DATA TO EXAMINE ->
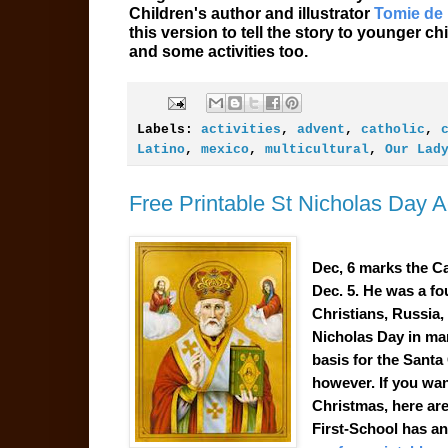
Children's author and illustrator
Tomie de
this version to tell the story to younger 
and some activities too.
Labels:
activities
,
advent
,
catholic
,
Latino
,
mexico
,
multicultural
,
Our Lad
Free Printable St Nicholas Day Ac
Dec, 6 marks the Ca
Dec. 5. He was a fo
Christians, Russia,
Nicholas Day
in ma
basis for the
Santa
however. If you wan
Christmas, here are 
First-School has a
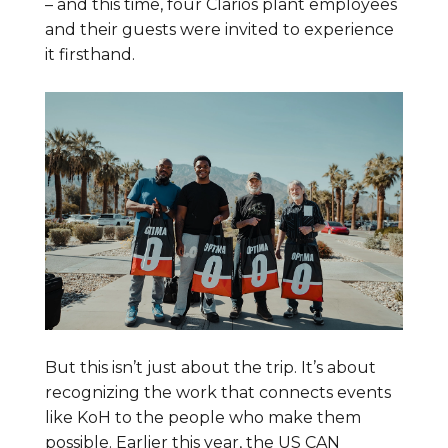
– and this time, four Clarios plant employees
and their guests were invited to experience
it firsthand.
But this isn’t just about the trip. It’s about
recognizing the work that connects events
like KoH to the people who make them
possible. Earlier this year, the US CAN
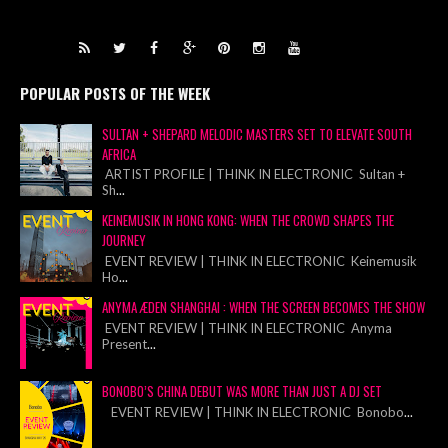
POPULAR POSTS OF THE WEEK
SULTAN + SHEPARD MELODIC MASTERS SET TO ELEVATE SOUTH
AFRICA
ARTIST PROFILE | THINK IN ELECTRONIC Sultan +
Sh
...
KEINEMUSIK IN HONG KONG: WHEN THE CROWD SHAPES THE
JOURNEY
EVENT REVIEW | THINK IN ELECTRONIC Keinemusik
Ho
...
ANYMA ÆDEN SHANGHAI : WHEN THE SCREEN BECOMES THE SHOW
EVENT REVIEW | THINK IN ELECTRONIC Anyma
Present
...
BONOBO’S CHINA DEBUT WAS MORE THAN JUST A DJ SET
EVENT REVIEW | THINK IN ELECTRONIC Bonobo
...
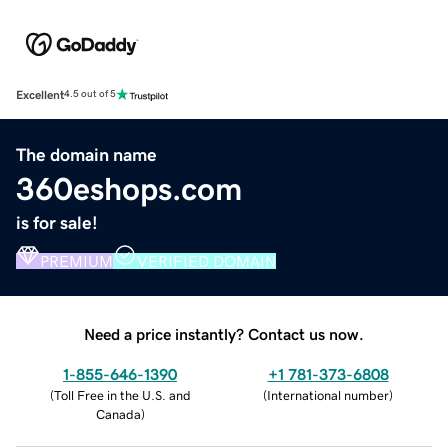
Excellent
4.5 out of 5
The domain name
360eshops.com
is for sale!
PREMIUM
VERIFIED DOMAIN
Need a price instantly? Contact us now.
1-855-646-1390
+1 781-373-6808
(
Toll Free in the U.S. and
(
International number
)
Canada
)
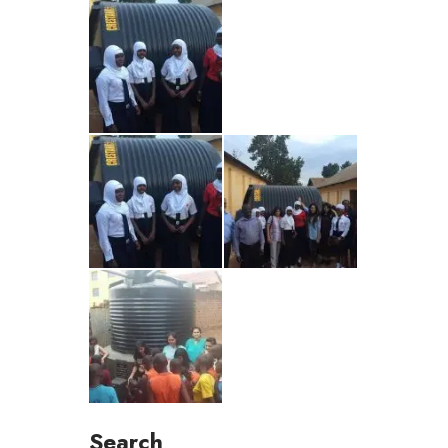
Search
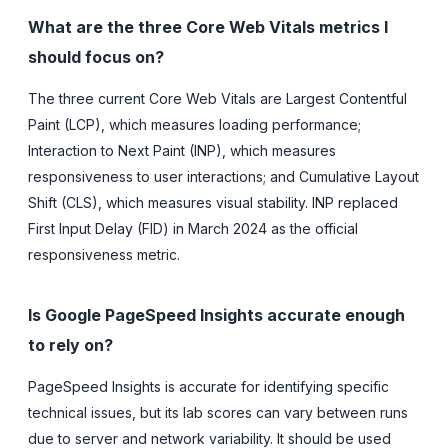
What are the three Core Web Vitals metrics I
should focus on?
The three current Core Web Vitals are Largest Contentful
Paint (LCP), which measures loading performance;
Interaction to Next Paint (INP), which measures
responsiveness to user interactions; and Cumulative Layout
Shift (CLS), which measures visual stability. INP replaced
First Input Delay (FID) in March 2024 as the official
responsiveness metric.
Is Google PageSpeed Insights accurate enough
to rely on?
PageSpeed Insights is accurate for identifying specific
technical issues, but its lab scores can vary between runs
due to server and network variability. It should be used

WORK REQUIRED -> Give the preceding data back exactly, minus every picture.

PROBLEM SOLUTION ->
Children's author and illustrator
Tomie de
this version to tell the story to younger 
and some activities too.
Labels:
activities
,
advent
,
catholic
,
Latino
,
mexico
,
multicultural
,
Our Lad
Free Printable St Nicholas Day Ac
Dec, 6 marks the Ca
Dec. 5. He was a fo
Christians, Russia,
Nicholas Day
in ma
basis for the
Santa
however. If you wan
Christmas, here are 
First-School has a
– and this time, four Clarios plant employees
and their guests were invited to experience
it firsthand.
But this isn’t just about the trip. It’s about
recognizing the work that connects events
like KoH to the people who make them
possible. Earlier this year, the US CAN
POPULAR POSTS OF THE WEEK
SULTAN + SHEPARD MELODIC MASTERS SET TO ELEVATE SOUTH
AFRICA
ARTIST PROFILE | THINK IN ELECTRONIC Sultan +
Sh
...
KEINEMUSIK IN HONG KONG: WHEN THE CROWD SHAPES THE
JOURNEY
EVENT REVIEW | THINK IN ELECTRONIC Keinemusik
Ho
...
ANYMA ÆDEN SHANGHAI : WHEN THE SCREEN BECOMES THE SHOW
EVENT REVIEW | THINK IN ELECTRONIC Anyma
Present
...
BONOBO’S CHINA DEBUT WAS MORE THAN JUST A DJ SET
EVENT REVIEW | THINK IN ELECTRONIC Bonobo
...
Excellent
4.5 out of 5
The domain name
360eshops.com
is for sale!
PREMIUM
VERIFIED DOMAIN
Need a price instantly? Contact us now.
1-855-646-1390
+1 781-373-6808
(
Toll Free in the U.S. and
(
International number
)
Canada
)
Search
What are the three Core Web Vitals metrics I
should focus on?
The three current Core Web Vitals are Largest Contentful
Paint (LCP), which measures loading performance;
Interaction to Next Paint (INP), which measures
responsiveness to user interactions; and Cumulative Layout
Shift (CLS), which measures visual stability. INP replaced
First Input Delay (FID) in March 2024 as the official
responsiveness metric.
Is Google PageSpeed Insights accurate enough
to rely on?
PageSpeed Insights is accurate for identifying specific
technical issues, but its lab scores can vary between runs
due to server and network variability. It should be used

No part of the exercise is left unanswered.